William Alfred’s Career

William Alfred Fowler was employed as an associate professor at the California Institute of Technology in 1939, where he studied the nuclear reactions of the protons of carbon and nitrogen isotopes after earning his Ph.D. from the institute. Hans Bethe’s discovery of the CN cycle prompted the start of the experiments.

During the height of the Second World War, the Kellogg Laboratory at the California Institute of Technology was donated for military research. In 1944, Fowler was dispatched to the South Pacific to help American forces, and he spent three months there is a civilian position. Two years later, the California Institute of Technology made him a full professor.

The study ‘Synthesis of the Elements in Stars,’ which he co-authored with Fred Hoyle, Margaret Burbidge, and Geoffrey Burbidge, was one of his most renowned contributions to experimental physics. The 1957 publication proposed that the process of elemental synthesis in stars begins with the synthesis of lighter elements.

Afterward, he was appointed director of the Kellogg Laboratory at the California Institute of Technology. In addition to his work on element generation, he conducted radio astronomy research with Fred Hoyle at the University of Cambridge’s Institute of Theoretical Physics, which was founded in 1966. He continued to work concurrently at Kellogg Laboratory.

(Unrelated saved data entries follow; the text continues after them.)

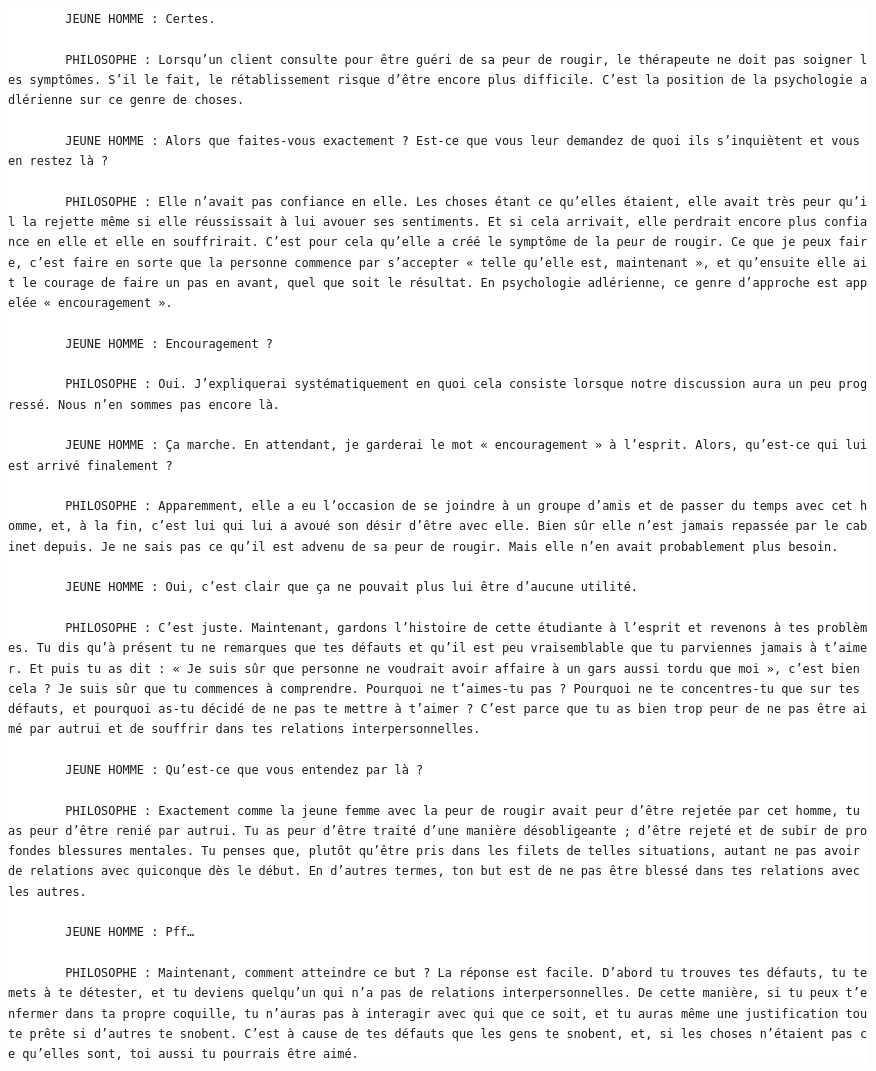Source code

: 			JEUNE HOMME : Certes.

			PHILOSOPHE : Lorsqu’un client consulte pour être guéri de sa peur de rougir, le thérapeute ne doit pas soigner les symptômes. S’il le fait, le rétablissement risque d’être encore plus difficile. C’est la position de la psychologie adlérienne sur ce genre de choses.

			JEUNE HOMME : Alors que faites-vous exactement ? Est-ce que vous leur demandez de quoi ils s’inquiètent et vous en restez là ?

			PHILOSOPHE : Elle n’avait pas confiance en elle. Les choses étant ce qu’elles étaient, elle avait très peur qu’il la rejette même si elle réussissait à lui avouer ses sentiments. Et si cela arrivait, elle perdrait encore plus confiance en elle et elle en souffrirait. C’est pour cela qu’elle a créé le symptôme de la peur de rougir. Ce que je peux faire, c’est faire en sorte que la personne commence par s’accepter « telle qu’elle est, maintenant », et qu’ensuite elle ait le courage de faire un pas en avant, quel que soit le résultat. En psychologie adlérienne, ce genre d’approche est appelée « encouragement ».

			JEUNE HOMME : Encouragement ?

			PHILOSOPHE : Oui. J’expliquerai systématiquement en quoi cela consiste lorsque notre discussion aura un peu progressé. Nous n’en sommes pas encore là.

			JEUNE HOMME : Ça marche. En attendant, je garderai le mot « encouragement » à l’esprit. Alors, qu’est-ce qui lui est arrivé finalement ?

			PHILOSOPHE : Apparemment, elle a eu l’occasion de se joindre à un groupe d’amis et de passer du temps avec cet homme, et, à la fin, c’est lui qui lui a avoué son désir d’être avec elle. Bien sûr elle n’est jamais repassée par le cabinet depuis. Je ne sais pas ce qu’il est advenu de sa peur de rougir. Mais elle n’en avait probablement plus besoin.

			JEUNE HOMME : Oui, c’est clair que ça ne pouvait plus lui être d’aucune utilité.

			PHILOSOPHE : C’est juste. Maintenant, gardons l’histoire de cette étudiante à l’esprit et revenons à tes problèmes. Tu dis qu’à présent tu ne remarques que tes défauts et qu’il est peu vraisemblable que tu parviennes jamais à t’aimer. Et puis tu as dit : « Je suis sûr que personne ne voudrait avoir affaire à un gars aussi tordu que moi », c’est bien cela ? Je suis sûr que tu commences à comprendre. Pourquoi ne t’aimes-tu pas ? Pourquoi ne te concentres-tu que sur tes défauts, et pourquoi as-tu décidé de ne pas te mettre à t’aimer ? C’est parce que tu as bien trop peur de ne pas être aimé par autrui et de souffrir dans tes relations interpersonnelles.

			JEUNE HOMME : Qu’est-ce que vous entendez par là ?

			PHILOSOPHE : Exactement comme la jeune femme avec la peur de rougir avait peur d’être rejetée par cet homme, tu as peur d’être renié par autrui. Tu as peur d’être traité d’une manière désobligeante ; d’être rejeté et de subir de profondes blessures mentales. Tu penses que, plutôt qu’être pris dans les filets de telles situations, autant ne pas avoir de relations avec quiconque dès le début. En d’autres termes, ton but est de ne pas être blessé dans tes relations avec les autres.

			JEUNE HOMME : Pff…

			PHILOSOPHE : Maintenant, comment atteindre ce but ? La réponse est facile. D’abord tu trouves tes défauts, tu te mets à te détester, et tu deviens quelqu’un qui n’a pas de relations interpersonnelles. De cette manière, si tu peux t’enfermer dans ta propre coquille, tu n’auras pas à interagir avec qui que ce soit, et tu auras même une justification toute prête si d’autres te snobent. C’est à cause de tes défauts que les gens te snobent, et, si les choses n’étaient pas ce qu’elles sont, toi aussi tu pourrais être aimé.
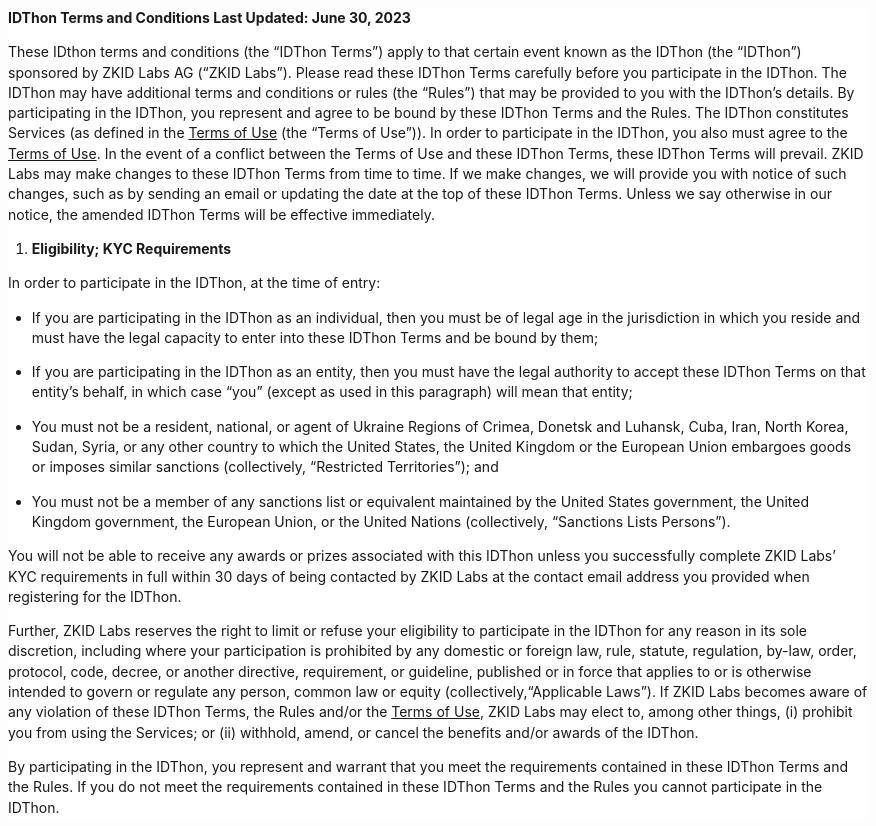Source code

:  **IDThon
Terms and Conditions
Last Updated: June 30, 2023**

These IDthon terms and conditions (the “IDThon Terms”) apply to that certain event known as the IDThon (the “IDThon”) sponsored by ZKID Labs AG (“ZKID Labs”). Please read these IDThon Terms carefully before you participate in the IDThon. The IDThon may have additional terms and conditions or rules (the “Rules”) that may be provided to you with the IDThon’s details. By participating in the IDThon, you represent and agree to be bound by these IDThon Terms and the Rules. The IDThon constitutes Services (as defined in the [Terms of Use](https://polygon.technology/polygon-id/terms-and-conditions) (the “Terms of Use”)). In order to participate in the IDThon, you also must agree to the [Terms of Use](https://polygon.technology/polygon-id/terms-and-conditions). In the event of a conflict between the Terms of Use and these IDThon Terms, these IDThon Terms will prevail. ZKID Labs may make changes to these IDThon Terms from time to time. If we make changes, we will provide you with notice of such changes, such as by sending an email or updating the date at the top of these IDThon Terms. Unless we say otherwise in our notice, the amended IDThon Terms will be effective immediately.

1.  **Eligibility; KYC Requirements**
    

In order to participate in the IDThon, at the time of entry:

-   If you are participating in the IDThon as an individual, then you must be of legal age in the jurisdiction in which you reside and must have the legal capacity to enter into these IDThon Terms and be bound by them;
    
-   If you are participating in the IDThon as an entity, then you must have the legal authority to accept these IDThon Terms on that entity’s behalf, in which case “you” (except as used in this paragraph) will mean that entity;
    
-   You must not be a resident, national, or agent of Ukraine Regions of Crimea, Donetsk and Luhansk, Cuba, Iran, North Korea, Sudan, Syria, or any other country to which the United States, the United Kingdom or the European Union embargoes goods or imposes similar sanctions (collectively, “Restricted Territories”); and
    
-   You must not be a member of any sanctions list or equivalent maintained by the United States government, the United Kingdom government, the European Union, or the United Nations (collectively, “Sanctions Lists Persons”).
    

You will not be able to receive any awards or  prizes associated with this IDThon unless you successfully complete ZKID Labs’ KYC requirements in full within 30 days of being contacted by ZKID Labs at the contact email address you provided when registering for the IDThon.

Further, ZKID Labs reserves the right to limit or refuse your eligibility to participate in the IDThon for any reason in its sole discretion, including where your participation is prohibited by any domestic or foreign law, rule, statute, regulation, by-law, order, protocol, code, decree, or another directive, requirement, or guideline, published or in force that applies to or is otherwise intended to govern or regulate any person, common law or equity (collectively,“Applicable Laws”). If ZKID Labs becomes aware of any violation of these IDThon Terms, the Rules and/or the [Terms of Use](https://polygon.technology/polygon-id/terms-and-conditions), ZKID Labs may elect to, among other things, (i) prohibit you from using the Services; or (ii) withhold, amend, or cancel the benefits and/or awards of the IDThon.

By participating in the IDThon, you represent and warrant that you meet the requirements contained in these IDThon Terms and the Rules. If you do not meet the requirements contained in these IDThon  Terms and the Rules you cannot participate in the IDThon.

His most significant accomplishment as a scientist was a lengthy investigation of nuclear reactions and elemental formation undertaken at the Kellogg Laboratory of the California Institute of Technology. In 1983, his theories on elemental generation earned him the Nobel Prize, which he shared with Subrahmanyan Chandrashekhar, who had independently studied the same topic.

His Notable Works

His theoretical and experimental studies of the nuclear reactions important in the synthesis of the chemical constituents of the cosmos were his most significant contribution.

Honors & Accomplishments

In 1965, he received the Barnard Medal for Meritorious Service to Science.
He was given the Vetlesen Prize in 1973.
In 1974, he was awarded the National Medal of Science.

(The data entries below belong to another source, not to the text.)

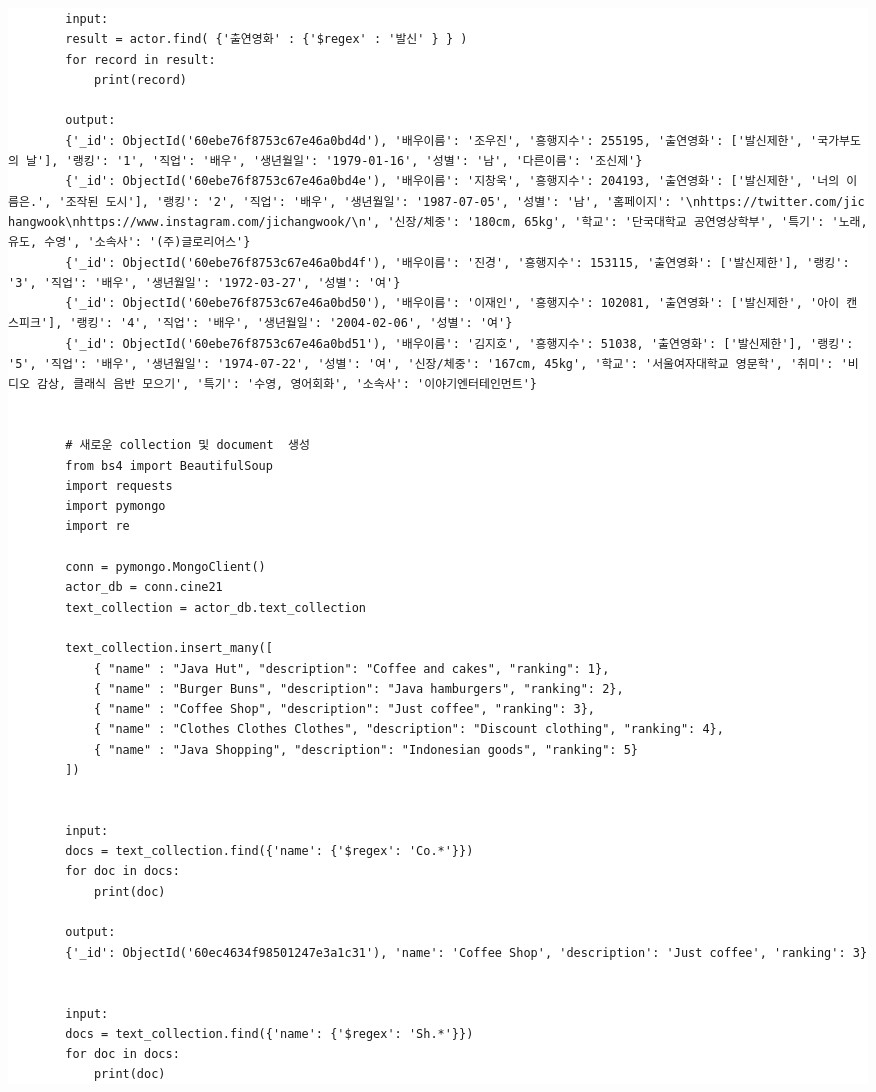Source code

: 

            
            input:
            result = actor.find( {'출연영화' : {'$regex' : '발신' } } )
            for record in result:
                print(record)

            output:
            {'_id': ObjectId('60ebe76f8753c67e46a0bd4d'), '배우이름': '조우진', '흥행지수': 255195, '출연영화': ['발신제한', '국가부도의 날'], '랭킹': '1', '직업': '배우', '생년월일': '1979-01-16', '성별': '남', '다른이름': '조신제'}
            {'_id': ObjectId('60ebe76f8753c67e46a0bd4e'), '배우이름': '지창욱', '흥행지수': 204193, '출연영화': ['발신제한', '너의 이름은.', '조작된 도시'], '랭킹': '2', '직업': '배우', '생년월일': '1987-07-05', '성별': '남', '홈페이지': '\nhttps://twitter.com/jichangwook\nhttps://www.instagram.com/jichangwook/\n', '신장/체중': '180cm, 65kg', '학교': '단국대학교 공연영상학부', '특기': '노래, 유도, 수영', '소속사': '(주)글로리어스'}
            {'_id': ObjectId('60ebe76f8753c67e46a0bd4f'), '배우이름': '진경', '흥행지수': 153115, '출연영화': ['발신제한'], '랭킹': '3', '직업': '배우', '생년월일': '1972-03-27', '성별': '여'}
            {'_id': ObjectId('60ebe76f8753c67e46a0bd50'), '배우이름': '이재인', '흥행지수': 102081, '출연영화': ['발신제한', '아이 캔 스피크'], '랭킹': '4', '직업': '배우', '생년월일': '2004-02-06', '성별': '여'}
            {'_id': ObjectId('60ebe76f8753c67e46a0bd51'), '배우이름': '김지호', '흥행지수': 51038, '출연영화': ['발신제한'], '랭킹': '5', '직업': '배우', '생년월일': '1974-07-22', '성별': '여', '신장/체중': '167cm, 45kg', '학교': '서울여자대학교 영문학', '취미': '비디오 감상, 클래식 음반 모으기', '특기': '수영, 영어회화', '소속사': '이야기엔터테인먼트'}


            # 새로운 collection 및 document  생성
            from bs4 import BeautifulSoup
            import requests
            import pymongo
            import re
            
            conn = pymongo.MongoClient()
            actor_db = conn.cine21
            text_collection = actor_db.text_collection
            
            text_collection.insert_many([
                { "name" : "Java Hut", "description": "Coffee and cakes", "ranking": 1},
                { "name" : "Burger Buns", "description": "Java hamburgers", "ranking": 2},
                { "name" : "Coffee Shop", "description": "Just coffee", "ranking": 3},
                { "name" : "Clothes Clothes Clothes", "description": "Discount clothing", "ranking": 4},
                { "name" : "Java Shopping", "description": "Indonesian goods", "ranking": 5}
            ])
    
            
            input:
            docs = text_collection.find({'name': {'$regex': 'Co.*'}})
            for doc in docs:
                print(doc)

            output:
            {'_id': ObjectId('60ec4634f98501247e3a1c31'), 'name': 'Coffee Shop', 'description': 'Just coffee', 'ranking': 3}


            input:
            docs = text_collection.find({'name': {'$regex': 'Sh.*'}})
            for doc in docs:
                print(doc)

He shared the Nobel Prize for Physics with Subrahmanyan Chandrasekhar in 1983. Fowler was honored “for his theoretical and experimental research of the nuclear reactions crucial to the synthesis of the universe’s chemical elements.”

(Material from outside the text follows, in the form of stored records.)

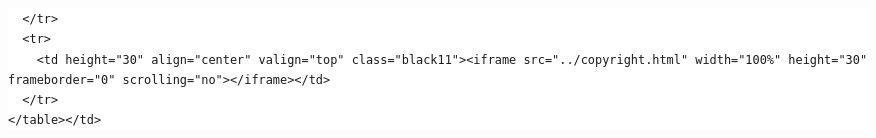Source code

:       </tr>
      <tr>
        <td height="30" align="center" valign="top" class="black11"><iframe src="../copyright.html" width="100%" height="30" frameborder="0" scrolling="no"></iframe></td>
      </tr>
    </table></td>
  </tr>
</table></div>
<script type="text/javascript">
var gaJsHost = (("https:" == document.location.protocol) ? "https://ssl." : "http://www.");
document.write(unescape("%3Cscript src='" + gaJsHost + "google-analytics.com/ga.js' type='text/javascript'%3E%3C/script%3E"));
</script>
<script type="text/javascript">
try {
var pageTracker = _gat._getTracker("UA-5796867-2");
pageTracker._trackPageview();
} catch(err) {}</script>
</body>
</html>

Personal History and Legacy

He wedded Adriane Foy Olmsted on August 24, 1940. Mary and Martha were the names of the couple’s daughters.
William Alfred Fowler died of kidney failure on 14 March 1995 at the age of 83 in Pasadena, California.

Estimated Net worth

William is one of the wealthiest and most well-known astronomers in the world. According to our research, Wikipedia, Forbes, and Business Insider, William Fowler has an estimated net worth of $1.5 million.